Barty gave credit to her parents in the acceptance of the award, saying her values have been entrenched through their guidance.
“All of my values that I’ve lived by and try to live by every single day, regardless of whether it’s in sport … all come from Mum and Dad,” Barty said.
“It’s about being humble and respectful, and giving it a crack – trying to be the best you can be, and that’s all you can ask of yourself.”
Barty had a standout year in 2019, becoming the world number one seed after defeating Czech rival Marketa Vondrousova in the French Open. That particular win also made Barty the first Australian to win at the Roland Garros since Margaret Court’s win in 1973.
Barty also took out the Don Award as part of the awards for the Australian Sports Hall of Fame, an award given to the individual or team who most inspires a nation.

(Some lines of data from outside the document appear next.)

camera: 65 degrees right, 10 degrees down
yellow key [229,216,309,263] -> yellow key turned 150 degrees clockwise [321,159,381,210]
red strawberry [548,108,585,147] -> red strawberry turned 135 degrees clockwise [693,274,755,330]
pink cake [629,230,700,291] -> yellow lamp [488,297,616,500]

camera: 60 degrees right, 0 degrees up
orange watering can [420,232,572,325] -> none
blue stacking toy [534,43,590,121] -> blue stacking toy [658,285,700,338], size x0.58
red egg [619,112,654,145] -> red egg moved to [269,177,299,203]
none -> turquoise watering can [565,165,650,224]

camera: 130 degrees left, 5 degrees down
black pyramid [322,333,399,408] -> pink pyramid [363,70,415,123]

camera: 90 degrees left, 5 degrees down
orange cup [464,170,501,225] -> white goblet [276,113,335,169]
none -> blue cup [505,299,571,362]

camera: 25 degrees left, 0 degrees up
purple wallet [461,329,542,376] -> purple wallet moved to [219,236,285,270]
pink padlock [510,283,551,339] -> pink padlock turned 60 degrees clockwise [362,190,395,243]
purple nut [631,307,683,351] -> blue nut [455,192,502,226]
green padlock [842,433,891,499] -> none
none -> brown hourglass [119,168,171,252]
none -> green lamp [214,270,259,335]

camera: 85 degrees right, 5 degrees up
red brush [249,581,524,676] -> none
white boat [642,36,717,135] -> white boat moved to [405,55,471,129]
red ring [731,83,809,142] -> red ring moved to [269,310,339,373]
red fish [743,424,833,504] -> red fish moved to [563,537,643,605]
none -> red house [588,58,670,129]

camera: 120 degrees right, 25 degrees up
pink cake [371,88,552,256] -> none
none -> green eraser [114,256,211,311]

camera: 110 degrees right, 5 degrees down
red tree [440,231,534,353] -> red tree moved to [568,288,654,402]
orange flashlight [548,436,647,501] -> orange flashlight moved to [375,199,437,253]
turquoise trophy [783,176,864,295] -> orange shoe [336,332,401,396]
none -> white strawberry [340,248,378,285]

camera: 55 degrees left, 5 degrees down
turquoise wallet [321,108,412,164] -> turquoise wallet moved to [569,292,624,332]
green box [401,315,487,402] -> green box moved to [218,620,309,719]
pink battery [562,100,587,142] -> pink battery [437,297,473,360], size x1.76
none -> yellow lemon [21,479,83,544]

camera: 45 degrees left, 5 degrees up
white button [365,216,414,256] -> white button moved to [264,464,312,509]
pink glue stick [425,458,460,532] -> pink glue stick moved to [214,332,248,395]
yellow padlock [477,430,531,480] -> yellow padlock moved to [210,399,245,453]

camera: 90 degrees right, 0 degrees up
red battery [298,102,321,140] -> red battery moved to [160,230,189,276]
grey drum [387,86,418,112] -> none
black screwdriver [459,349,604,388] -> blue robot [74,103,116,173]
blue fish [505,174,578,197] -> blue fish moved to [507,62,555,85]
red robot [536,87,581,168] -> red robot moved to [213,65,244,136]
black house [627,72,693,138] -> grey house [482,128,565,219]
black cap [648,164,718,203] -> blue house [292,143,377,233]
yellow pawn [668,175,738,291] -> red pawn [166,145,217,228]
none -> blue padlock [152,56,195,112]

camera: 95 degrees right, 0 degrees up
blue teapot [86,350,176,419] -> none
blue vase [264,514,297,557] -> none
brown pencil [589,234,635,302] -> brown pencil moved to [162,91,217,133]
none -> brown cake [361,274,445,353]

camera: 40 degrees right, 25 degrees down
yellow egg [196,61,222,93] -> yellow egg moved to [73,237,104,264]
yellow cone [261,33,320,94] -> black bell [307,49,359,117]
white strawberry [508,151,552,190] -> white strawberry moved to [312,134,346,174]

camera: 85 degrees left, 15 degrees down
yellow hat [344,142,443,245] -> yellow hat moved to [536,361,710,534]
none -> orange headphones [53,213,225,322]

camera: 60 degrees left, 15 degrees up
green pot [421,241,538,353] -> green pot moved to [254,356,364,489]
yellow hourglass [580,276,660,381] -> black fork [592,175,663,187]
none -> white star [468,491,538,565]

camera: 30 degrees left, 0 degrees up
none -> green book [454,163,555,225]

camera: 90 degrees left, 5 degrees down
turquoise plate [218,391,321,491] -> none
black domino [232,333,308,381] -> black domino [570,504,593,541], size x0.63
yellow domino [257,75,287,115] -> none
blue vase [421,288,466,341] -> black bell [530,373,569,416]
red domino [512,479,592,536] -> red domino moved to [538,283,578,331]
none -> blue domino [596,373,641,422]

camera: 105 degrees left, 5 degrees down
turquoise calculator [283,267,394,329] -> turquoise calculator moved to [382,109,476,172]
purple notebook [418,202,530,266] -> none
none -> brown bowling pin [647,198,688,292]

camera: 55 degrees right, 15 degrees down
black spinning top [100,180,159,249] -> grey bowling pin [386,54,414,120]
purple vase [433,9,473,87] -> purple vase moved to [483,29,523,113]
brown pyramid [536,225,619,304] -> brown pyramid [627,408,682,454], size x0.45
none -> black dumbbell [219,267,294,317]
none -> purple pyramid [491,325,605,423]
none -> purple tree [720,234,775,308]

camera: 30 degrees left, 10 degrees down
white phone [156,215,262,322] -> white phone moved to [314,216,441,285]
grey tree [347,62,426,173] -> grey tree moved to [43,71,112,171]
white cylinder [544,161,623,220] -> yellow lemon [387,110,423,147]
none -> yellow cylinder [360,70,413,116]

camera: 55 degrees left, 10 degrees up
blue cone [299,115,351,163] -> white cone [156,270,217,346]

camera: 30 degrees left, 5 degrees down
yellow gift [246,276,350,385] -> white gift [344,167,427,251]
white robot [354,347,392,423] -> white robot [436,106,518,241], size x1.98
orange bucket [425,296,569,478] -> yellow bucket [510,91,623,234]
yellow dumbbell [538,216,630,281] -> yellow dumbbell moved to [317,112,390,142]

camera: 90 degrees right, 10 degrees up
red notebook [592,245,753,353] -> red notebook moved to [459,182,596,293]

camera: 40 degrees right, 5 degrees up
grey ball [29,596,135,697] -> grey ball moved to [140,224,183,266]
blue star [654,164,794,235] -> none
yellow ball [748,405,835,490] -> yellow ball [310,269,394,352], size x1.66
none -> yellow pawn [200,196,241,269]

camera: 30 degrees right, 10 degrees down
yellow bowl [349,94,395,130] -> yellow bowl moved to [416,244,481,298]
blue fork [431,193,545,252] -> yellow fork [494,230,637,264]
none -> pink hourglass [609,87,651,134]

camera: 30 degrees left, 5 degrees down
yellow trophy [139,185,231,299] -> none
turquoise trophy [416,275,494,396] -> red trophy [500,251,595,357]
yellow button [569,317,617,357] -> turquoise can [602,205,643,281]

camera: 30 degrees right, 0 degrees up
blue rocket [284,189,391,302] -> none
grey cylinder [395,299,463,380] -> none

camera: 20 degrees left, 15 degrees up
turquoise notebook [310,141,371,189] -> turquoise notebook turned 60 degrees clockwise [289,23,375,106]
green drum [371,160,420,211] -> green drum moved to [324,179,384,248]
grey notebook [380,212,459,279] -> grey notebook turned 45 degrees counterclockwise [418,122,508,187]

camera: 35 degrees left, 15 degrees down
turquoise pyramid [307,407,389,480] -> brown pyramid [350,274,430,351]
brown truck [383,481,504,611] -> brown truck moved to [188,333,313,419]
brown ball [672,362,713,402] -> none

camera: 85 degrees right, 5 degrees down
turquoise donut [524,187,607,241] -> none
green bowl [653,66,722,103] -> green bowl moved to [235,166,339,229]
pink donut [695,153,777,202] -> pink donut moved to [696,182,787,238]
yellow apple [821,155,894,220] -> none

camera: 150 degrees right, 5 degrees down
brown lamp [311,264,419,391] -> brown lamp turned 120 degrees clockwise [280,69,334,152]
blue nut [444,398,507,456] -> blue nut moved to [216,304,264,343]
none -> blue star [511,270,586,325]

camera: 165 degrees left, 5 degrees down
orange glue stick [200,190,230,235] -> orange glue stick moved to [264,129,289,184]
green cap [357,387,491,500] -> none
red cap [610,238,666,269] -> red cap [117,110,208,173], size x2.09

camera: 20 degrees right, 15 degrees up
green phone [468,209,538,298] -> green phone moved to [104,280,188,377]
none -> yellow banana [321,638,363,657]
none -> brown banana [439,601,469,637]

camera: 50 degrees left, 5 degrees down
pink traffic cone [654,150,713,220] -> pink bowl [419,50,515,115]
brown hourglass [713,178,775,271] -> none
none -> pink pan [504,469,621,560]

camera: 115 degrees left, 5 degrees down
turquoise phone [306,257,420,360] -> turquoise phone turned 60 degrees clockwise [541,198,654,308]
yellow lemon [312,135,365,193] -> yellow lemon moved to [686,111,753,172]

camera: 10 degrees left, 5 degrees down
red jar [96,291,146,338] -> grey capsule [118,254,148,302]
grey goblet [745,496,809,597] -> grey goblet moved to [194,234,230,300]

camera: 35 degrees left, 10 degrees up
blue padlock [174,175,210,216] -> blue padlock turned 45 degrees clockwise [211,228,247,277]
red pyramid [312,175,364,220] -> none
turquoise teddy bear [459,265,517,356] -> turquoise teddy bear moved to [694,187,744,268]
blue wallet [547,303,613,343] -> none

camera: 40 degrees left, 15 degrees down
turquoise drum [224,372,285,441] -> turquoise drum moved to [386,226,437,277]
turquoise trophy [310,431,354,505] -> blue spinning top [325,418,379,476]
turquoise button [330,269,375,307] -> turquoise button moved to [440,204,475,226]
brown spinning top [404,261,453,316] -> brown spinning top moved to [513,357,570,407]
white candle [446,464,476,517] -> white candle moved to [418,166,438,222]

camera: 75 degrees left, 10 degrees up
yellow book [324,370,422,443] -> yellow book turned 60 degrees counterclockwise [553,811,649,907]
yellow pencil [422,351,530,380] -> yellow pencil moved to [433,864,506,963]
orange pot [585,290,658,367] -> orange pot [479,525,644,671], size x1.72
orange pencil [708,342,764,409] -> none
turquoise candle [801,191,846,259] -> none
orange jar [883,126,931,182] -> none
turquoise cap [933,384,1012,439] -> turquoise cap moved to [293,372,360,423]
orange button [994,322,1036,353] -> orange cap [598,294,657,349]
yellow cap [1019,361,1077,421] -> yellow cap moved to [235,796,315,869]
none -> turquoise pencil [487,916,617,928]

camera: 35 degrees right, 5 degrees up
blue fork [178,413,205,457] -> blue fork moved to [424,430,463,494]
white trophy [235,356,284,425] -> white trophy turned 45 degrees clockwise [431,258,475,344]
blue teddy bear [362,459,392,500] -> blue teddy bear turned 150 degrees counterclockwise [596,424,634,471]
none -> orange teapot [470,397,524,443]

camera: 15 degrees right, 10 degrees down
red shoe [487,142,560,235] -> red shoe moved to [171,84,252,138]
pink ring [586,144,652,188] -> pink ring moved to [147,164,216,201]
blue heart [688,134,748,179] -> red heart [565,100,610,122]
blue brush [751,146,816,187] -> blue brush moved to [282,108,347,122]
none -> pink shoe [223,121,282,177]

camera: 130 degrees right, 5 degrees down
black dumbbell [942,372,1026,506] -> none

The tennis star gave away the game in 2014 to try her hand at cricket, which had been a previous passion of the 23-year-old. Barty entered the Big Bash League and played one season for the Brisbane Heat before returning to tennis.
Barty also donated over $30,000 to a wildlife foundation at the height of the bushfires that raged through New South Wales, Victoria and parts of Queensland through December and January.
Even in defeat Barty is still humble. After losing her Australian Open singles match this week, Barty attended her post-match press conference holding her niece, Olivia, and despite the defeat was still taking her rocket to the top into perspective.
“I mean, perspective is a beautiful thing. Life is a beautiful thing. [Olivia] brought a smile to my face as soon as I came off court. I got to give her a hug. It’s all good. It’s all good,” Barty said.